When a message updates a database and then calls another service, a failure after the DB update can cause a retry and potential duplicate service calls. Therefore, services should be designed to be idempotent.
2. Message ordering
2.1 No handling : For non‑critical ordering, the same deduplication approaches used for duplicates can be applied.
2.2 Business handling : Most business logic can tolerate out‑of‑order messages; for state‑machine transitions, simply reject out‑of‑order messages and let later messages correct the state.

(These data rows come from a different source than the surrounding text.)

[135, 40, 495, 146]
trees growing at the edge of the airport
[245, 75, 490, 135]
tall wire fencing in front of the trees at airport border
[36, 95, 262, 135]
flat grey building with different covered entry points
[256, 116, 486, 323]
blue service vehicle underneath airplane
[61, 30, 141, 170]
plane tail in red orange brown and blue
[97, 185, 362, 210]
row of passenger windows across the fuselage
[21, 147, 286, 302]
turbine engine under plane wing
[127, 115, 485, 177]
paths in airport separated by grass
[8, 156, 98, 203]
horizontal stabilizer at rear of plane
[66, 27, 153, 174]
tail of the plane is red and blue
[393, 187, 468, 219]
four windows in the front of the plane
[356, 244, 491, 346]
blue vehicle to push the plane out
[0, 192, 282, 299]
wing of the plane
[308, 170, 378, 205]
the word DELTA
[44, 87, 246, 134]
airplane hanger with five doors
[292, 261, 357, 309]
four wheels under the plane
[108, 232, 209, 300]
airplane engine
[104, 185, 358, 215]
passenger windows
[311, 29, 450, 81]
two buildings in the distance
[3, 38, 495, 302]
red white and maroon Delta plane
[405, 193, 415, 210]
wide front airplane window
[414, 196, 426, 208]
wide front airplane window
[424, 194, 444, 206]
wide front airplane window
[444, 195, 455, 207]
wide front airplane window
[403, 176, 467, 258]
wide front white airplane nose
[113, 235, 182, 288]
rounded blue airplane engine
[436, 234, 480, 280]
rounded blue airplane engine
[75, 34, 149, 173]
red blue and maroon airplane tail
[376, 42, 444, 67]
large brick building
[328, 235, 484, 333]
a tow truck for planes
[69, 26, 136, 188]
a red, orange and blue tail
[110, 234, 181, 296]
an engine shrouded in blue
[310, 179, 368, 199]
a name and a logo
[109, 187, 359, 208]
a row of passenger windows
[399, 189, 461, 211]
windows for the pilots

2.3 Extra fields : Non‑strict ordering: Use an updated_time timestamp to ignore stale messages. Strict ordering: Add a version field and apply optimistic‑lock updates (e.g., UPDATE tbl SET ..., version=version+1 WHERE [email protected] ). If the update fails, throw an exception to trigger a retry.
3. Concurrent updates
Version fields are also used to control concurrent updates when merging JSON payloads stored in a database. The typical pattern is to read‑modify‑write with version checking, retrying on conflict. QMQ provides a NeedRetryException to simplify this.
4. Asynchronous processing
When message handling spawns asynchronous work, explicit acknowledgments are required. Developers must call ack() after the async task completes; misuse (e.g., creating extra thread pools or forgetting to ack) leads to message loss or unnecessary retries.
5. Batch processing
5.1 Batch when possible : If consumption speed exceeds production, batching may be unnecessary; otherwise, batch messages to improve throughput. QMQ offers a BatchExecutor class.
5.2 Time‑or‑size batching : Process a batch when either a maximum size or a timeout is reached, whichever comes first. QMQ includes a ready‑to‑use implementation.
5.3 Multi‑channel batch : For sharded databases, group messages by target shard and batch each group separately. QMQ provides a pattern for this scenario.
The article concludes that these patterns, combined with QMQ's built‑in features, help build robust, high‑performance message‑driven systems.